Maurício Henrique Costa Dias (mhcdias@cetuc.puc-rio.br) nasceu em 25 de julho de 1970. Formou-se em Engenharia de Telecomunicações no Instituto Militar de Engenharia (IME) em dezembro de 1992. Obteve seu título de Mestre em Engenharia Elétrica, área de Eletromagnetismo Aplicado, subárea de Propagação, no mesmo Instituto em janeiro de 1998. Atualmente é capitão do Exército, e está em doutoramento, nas mesmas área e subárea do mestrado, no Centro de Estudos de Telecomunicações (CETUC) da PUC-Rio desde março de 2000. Seus interesses atuais incluem caracterização de canal de propagação, teoria geométrica da difração, estimação espectral e teoria de “wavelets”, entre outros tópicos das áreas de propagação e processamento digital de sinais. Em agosto de 2001, seu artigo “Ray-Tracing Analysis of 3.5 GHz Propagation at a Typical Urban Environment for FWA Systems” recebeu o “Amazon Microwave and Optoelectronics Prize” como melhor trabalho de um aluno de pós-graduação na Conferência Internacional de Microondas e Optoeletrônica (IMOC 2001) da SBMO/IEEE MTT-S, em Belém – PA.  

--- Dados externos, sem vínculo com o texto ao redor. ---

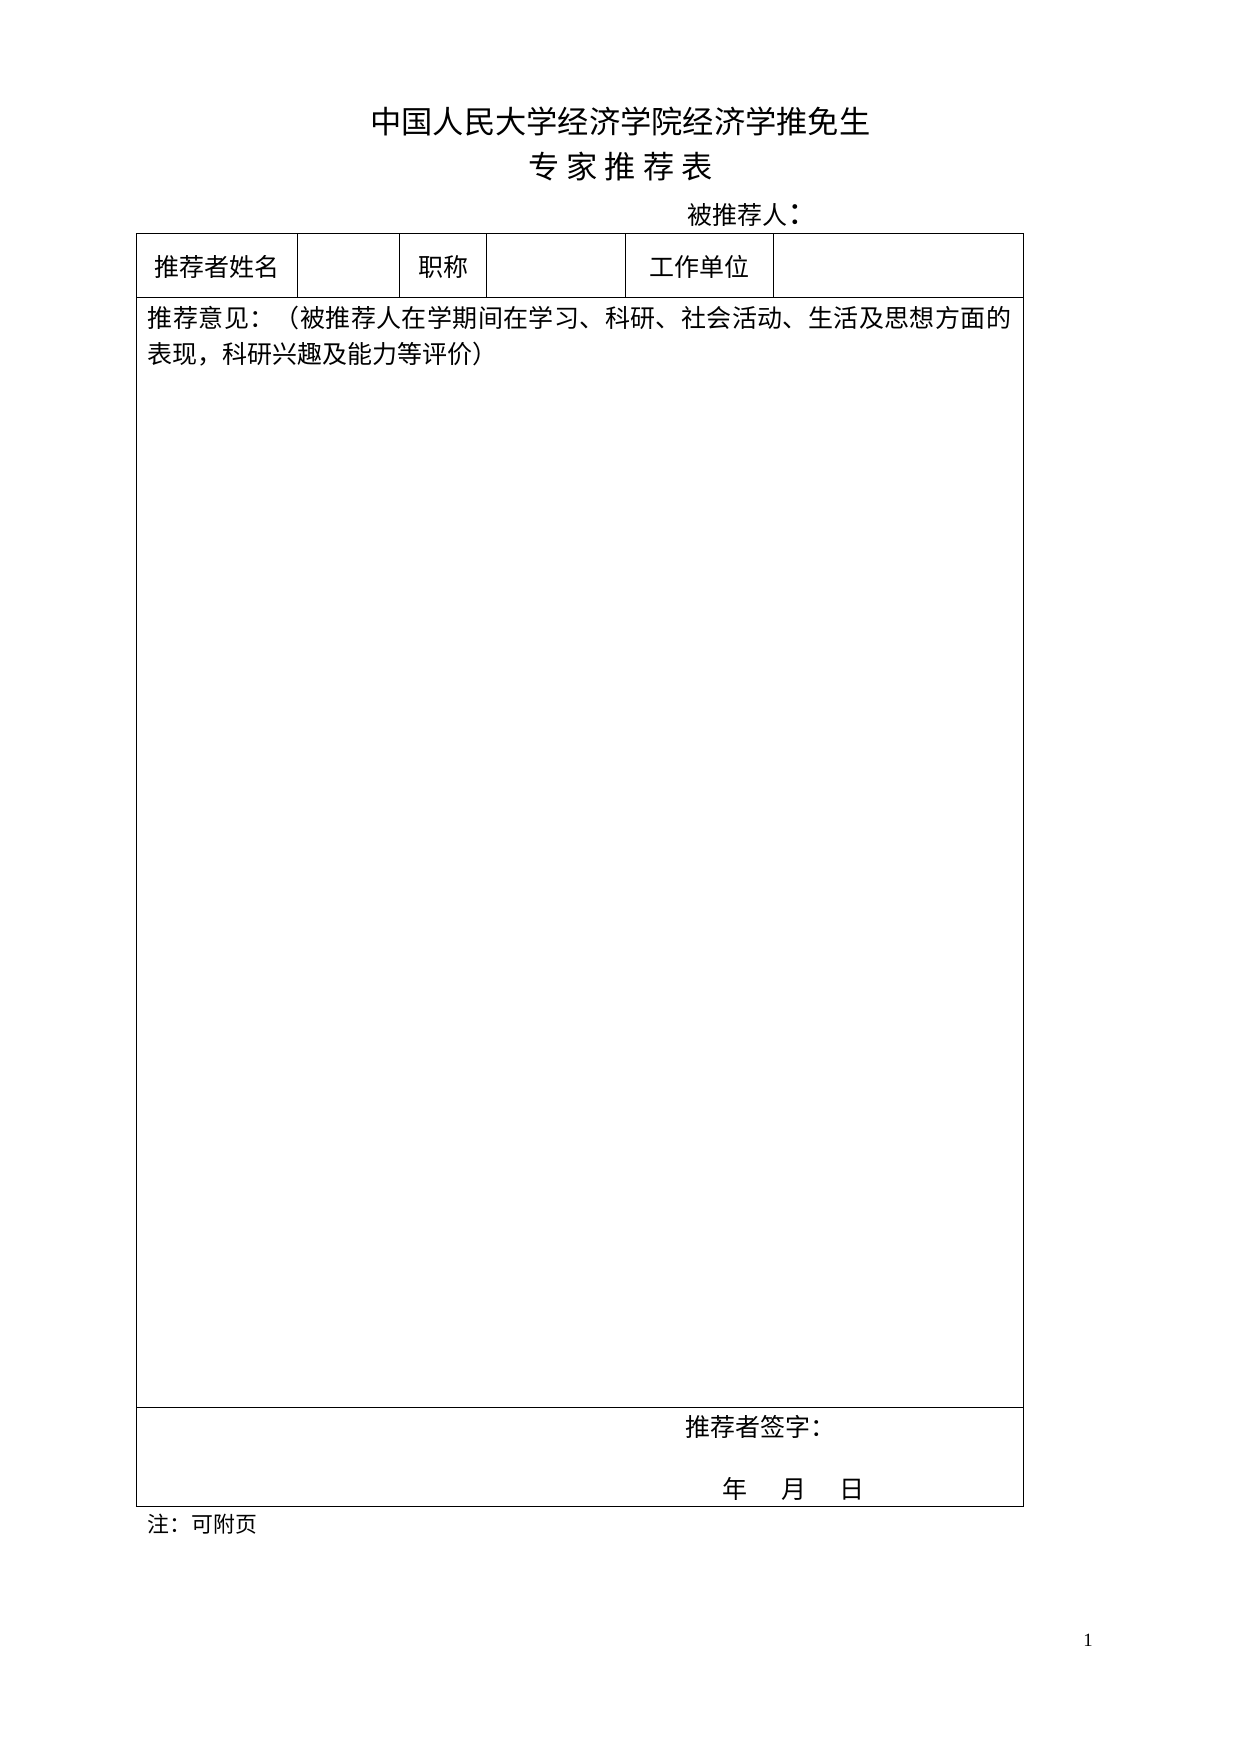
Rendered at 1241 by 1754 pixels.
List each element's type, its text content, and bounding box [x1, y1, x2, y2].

text 中国人民大学经济学院经济学推免生 [148, 97, 1092, 143]
table_header 推荐者姓名 [137, 234, 297, 297]
table_header [298, 234, 399, 297]
table_header [487, 234, 625, 297]
text 被推荐人： [148, 188, 1092, 233]
text 注：可附页 [148, 1507, 1092, 1538]
table_header [774, 234, 1023, 297]
table_header 职称 [400, 234, 486, 297]
table_cell 推荐者签字： 年 月 日 [137, 1408, 1023, 1506]
table_cell 推荐意见：（被推荐人在学期间在学习、科研、社会活动、生活及思想方面的表现，科研兴趣及能力等评价） [137, 298, 1023, 1407]
text 专 家 推 荐 表 [148, 143, 1092, 188]
table_header 工作单位 [626, 234, 773, 297]
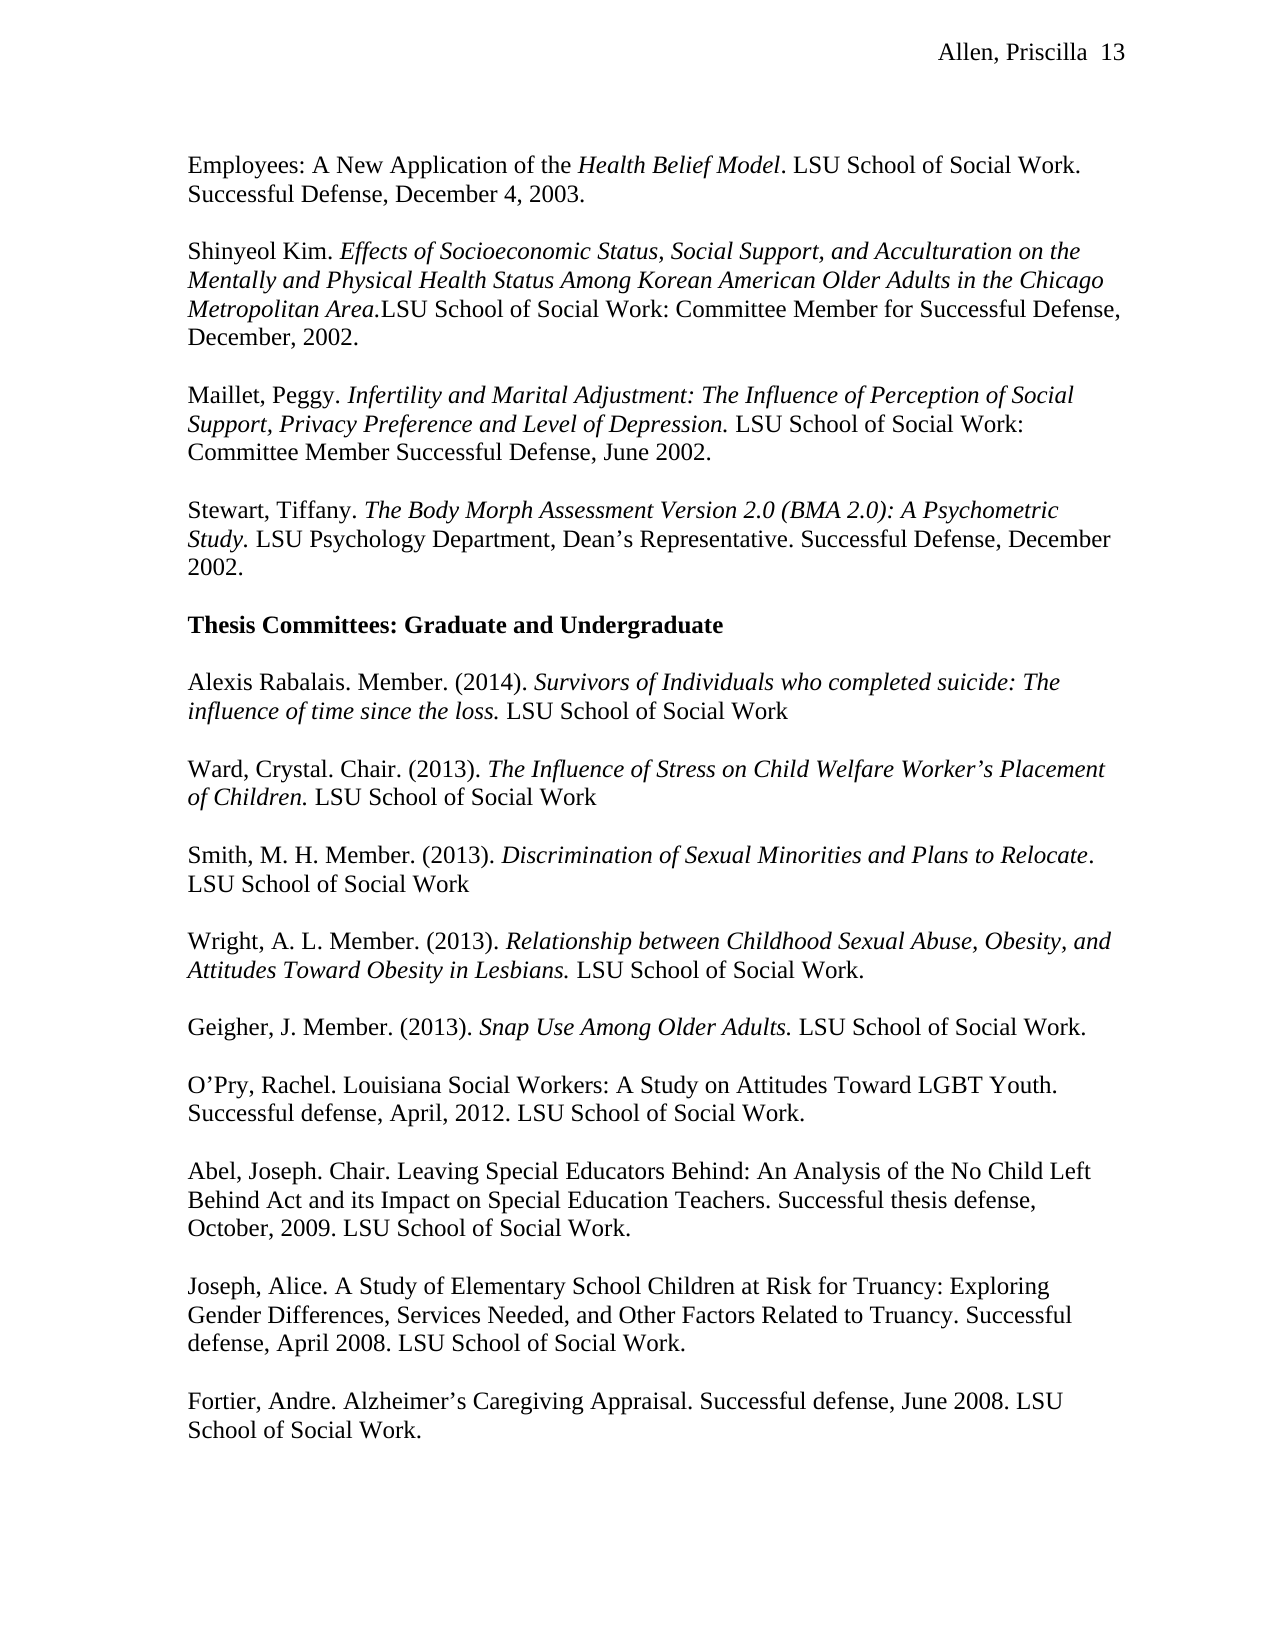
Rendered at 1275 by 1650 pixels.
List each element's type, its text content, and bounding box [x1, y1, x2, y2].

text Smith, M. H. Member. (2013). Discrimination of Sexual Minorities and Plans to Relocate. LSU School of Social Work Wright, A. L. Member. (2013). Relationship between Childhood Sexual Abuse, Obesity, and Attitudes Toward Obesity in Lesbians. LSU School of Social Work. [187, 840, 1125, 983]
text Support, Privacy Preference and Level of Depression. LSU School of Social Work: [150, 409, 1125, 437]
text December, 2002. [150, 322, 1125, 351]
text Geigher, J. Member. (2013). Snap Use Among Older Adults. LSU School of Social Work. [187, 1012, 1125, 1041]
text Stewart, Tiffany. The Body Morph Assessment Version 2.0 (BMA 2.0): A Psychometric Study. LSU Psychology Department, Dean’s Representative. Successful Defense, December 2002. [187, 495, 1125, 581]
text Joseph, Alice. A Study of Elementary School Children at Risk for Truancy: Exploring Gender Differences, Services Needed, and Other Factors Related to Truancy. Successful defense, April 2008. LSU School of Social Work. [187, 1271, 1125, 1357]
text Alexis Rabalais. Member. (2014). Survivors of Individuals who completed suicide: The influence of time since the loss. LSU School of Social Work [187, 667, 1125, 725]
text Shinyeol Kim. Effects of Socioeconomic Status, Social Support, and Acculturation on the [150, 236, 1125, 265]
text Mentally and Physical Health Status Among Korean American Older Adults in the Chicago [150, 265, 1125, 294]
text Ward, Crystal. Chair. (2013). The Influence of Stress on Child Welfare Worker’s Placement of Children. LSU School of Social Work [187, 754, 1125, 811]
text Employees: A New Application of the Health Belief Model. LSU School of Social Work. [150, 150, 1125, 179]
text Thesis Committees: Graduate and Undergraduate [187, 610, 1125, 639]
text Fortier, Andre. Alzheimer’s Caregiving Appraisal. Successful defense, June 2008. LSU School of Social Work. [187, 1386, 1125, 1443]
text Committee Member Successful Defense, June 2002. [150, 437, 1125, 466]
text Abel, Joseph. Chair. Leaving Special Educators Behind: An Analysis of the No Child Left Behind Act and its Impact on Special Education Teachers. Successful thesis defense, October, 2009. LSU School of Social Work. [187, 1156, 1125, 1242]
text O’Pry, Rachel. Louisiana Social Workers: A Study on Attitudes Toward LGBT Youth. Successful defense, April, 2012. LSU School of Social Work. [187, 1070, 1125, 1127]
text Successful Defense, December 4, 2003. [150, 179, 1125, 207]
text Metropolitan Area.LSU School of Social Work: Committee Member for Successful Defense, [150, 294, 1125, 322]
text Maillet, Peggy. Infertility and Marital Adjustment: The Influence of Perception of Social [150, 380, 1125, 409]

Gláucio Lima Siqueira (glaucio@cetuc.puc-rio.br), nasceu em Belo Horizonte, MG em 18 de agosto de 1952. Recebeu o grau de Engenheiro Eletrônico e de Telecomunicações com distinção pela PUC/Minas em 1977 e o grau de Licenciatura em Matemática pela UFMG em 1978. Recebeu o título de Mestre (M.Sc.) em Engenharia Elétrica pela UNICAMP em 1982 e o título de PhD. pela Universidade de Londres (University College London), Inglaterra, em 1989. Desde 1989 trabalha no Centro de Estudos em Telecomunicações (CETUC) da PUC/Rio onde exerce o cargo de Professor Associado. Já publicou vários artigos técnicos em revistas especializadas e em conferências nacionais e internacionais. Seus interesses incluem caracterização de canal rádio móvel (medidas e modelamento), propagação em meios aleatórios, atenuação por chuva em enlaces terrestres, sistemas de comunicação sem fio em geral dentre outros. Na PUC/Rio já recebeu várias distinções por suas atividades didáticas e de pesquisa tendo orientado várias teses de mestrado e doutorado. Tem, nos últimos 10 anos, participado de projetos de pesquisa patrocinados por empresas do ramo. É membro de IEEE desde 1989.